Die Richter der 2. Kammer des 2. Senats des Bundesverfassungsgerichts haben mit Beschluss vom 28. November 2017 (2 BvR 2221/16) der Verfassungsbeschwerde eines Strafgefangenen stattgegeben, die sich gegen die überteuerten Telefongebühren im Strafvollzug richtete. Nach Auffassung der Verfassungsrichter verstößt es gegen das verfassungsrechtliche Resozialisierungsgebot, wenn die wirtschaftlichen Interessen eines Gefangenen missachtet werden.
Insoweit reiche der lapidare Hinweis auf die mit einem privaten Telekommunikationsanbieter langfristig eingegangene Vertragsbindung nicht aus. Die Vertragsbindung hindere die Vollzugseinrichtung im Übrigen nicht, die verbrauchten Telefoneinheiten zu marktüblichen Konditionen anzubieten.
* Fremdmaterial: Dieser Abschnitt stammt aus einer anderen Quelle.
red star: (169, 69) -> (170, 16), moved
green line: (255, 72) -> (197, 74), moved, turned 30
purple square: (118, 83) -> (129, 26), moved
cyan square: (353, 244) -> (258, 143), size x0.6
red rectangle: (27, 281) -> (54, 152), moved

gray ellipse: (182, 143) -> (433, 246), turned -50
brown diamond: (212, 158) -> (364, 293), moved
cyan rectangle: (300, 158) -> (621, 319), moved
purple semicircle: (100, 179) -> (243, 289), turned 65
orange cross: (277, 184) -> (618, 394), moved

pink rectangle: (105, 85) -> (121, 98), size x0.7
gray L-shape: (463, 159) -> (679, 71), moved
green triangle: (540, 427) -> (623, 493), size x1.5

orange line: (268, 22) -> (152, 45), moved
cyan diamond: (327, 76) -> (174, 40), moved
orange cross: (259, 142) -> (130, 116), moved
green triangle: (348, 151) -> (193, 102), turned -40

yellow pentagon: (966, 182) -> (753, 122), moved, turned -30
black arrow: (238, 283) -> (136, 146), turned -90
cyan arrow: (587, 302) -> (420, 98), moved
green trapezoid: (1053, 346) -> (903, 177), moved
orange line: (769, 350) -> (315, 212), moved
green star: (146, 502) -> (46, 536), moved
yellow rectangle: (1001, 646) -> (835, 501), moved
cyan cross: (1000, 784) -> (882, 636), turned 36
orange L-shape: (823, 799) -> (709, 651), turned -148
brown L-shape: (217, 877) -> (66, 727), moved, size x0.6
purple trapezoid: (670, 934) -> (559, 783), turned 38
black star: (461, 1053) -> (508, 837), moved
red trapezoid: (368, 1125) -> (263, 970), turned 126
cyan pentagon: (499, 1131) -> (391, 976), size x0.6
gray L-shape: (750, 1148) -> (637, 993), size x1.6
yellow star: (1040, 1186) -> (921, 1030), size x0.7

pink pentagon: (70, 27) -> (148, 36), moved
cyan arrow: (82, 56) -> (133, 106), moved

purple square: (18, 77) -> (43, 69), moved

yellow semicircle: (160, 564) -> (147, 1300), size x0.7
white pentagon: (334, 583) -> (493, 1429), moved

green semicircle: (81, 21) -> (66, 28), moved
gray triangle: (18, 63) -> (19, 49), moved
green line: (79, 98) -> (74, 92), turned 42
Der Beschwerdeführer war Strafgefangener in einer Justizvollzugsanstalt in Schleswig-Holstein. Diese verfügt über ein Insassentelefonsystem, das von einem privaten Telekommunikationsanbieter auf Basis eines mit dem Land Schleswig-Holstein langfristig geschlossenen Vertrags betrieben wird. Alternative Telefonnutzungsmöglichkeiten bestehen für die Insassen nicht. Im Juni 2015 führte der Anbieter einen Tarifwechsel durch, was für den Beschwerdeführer erheblich höhere Telefonkosten verursachte. Mit seinen Anträgen an die Vollzugseinrichtung und mit der anschließenden gerichtlichen Überprüfung der Vollzugsentscheidung hatte er in allen Instanzen keinen Erfolg. Mit seiner Verfassungsbeschwerde rügt der Beschwerdeführer vornehmlich die Verletzung seines Grundrechts auf Resozialisierung aus Art. 2 Abs. 1 in Verbindung mit Art. 1 Abs. 1 des Grundgesetzes.
Die Verfassungsrichter entschieden, dass Telekommunikationsleistungen nicht unentgeltlich zur Verfügung gestellt werden müssen, aber auch nicht überteuert sein dürfen, dies gebiete der verfassungsrechtliche Grundsatz der Verhältnismäßigkeit. Wenn Gefangene ohne eine am Markt frei wählbare Alternative seien, müssen die Vollzugseinrichtungen diese Leistungen zu marktüblichen Konditionen anbieten. Dies gelte selbst für den Fall, dass die Bereitstellung von Telekommunikationsleistungen auf einen externen Anbieter übertragen worden sei. Insoweit greife die Fürsorgepflicht der Vollzugseinrichtungen.
Im konkreten Fall hatte der betroffene Strafgefangene aus Schleswig-Holstein geklagt, weil das Justizministerium mit einem privaten Telefonanbieter einen Tarifwechsel vereinbart hatte, der für die Gefangenen zu deutlich höheren Gebühren führte. Der Beschwerdeführer verwies darauf, dass er deshalb Telefonkosten von etwa 80 Euro im Monat habe. Andere Anbieter seien aber um bis zu 50 Prozent günstiger.
Das Festhalten an dem geschlossenen Vertrag, den das Justizministerium mit einer Laufzeit von 15 Jahren ausgehandelt hat und dessen vorzeitige Kündigung nicht beabsichtigt ist, hindert die Justizvollzugsanstalt nach Ansicht der Verfassungsrichter nicht daran, dem Beschwerdeführer marktgerechte Preise in Rechnung zu stellen oder ihm kostengünstigere Alternativen der Telefonnutzung anzubieten.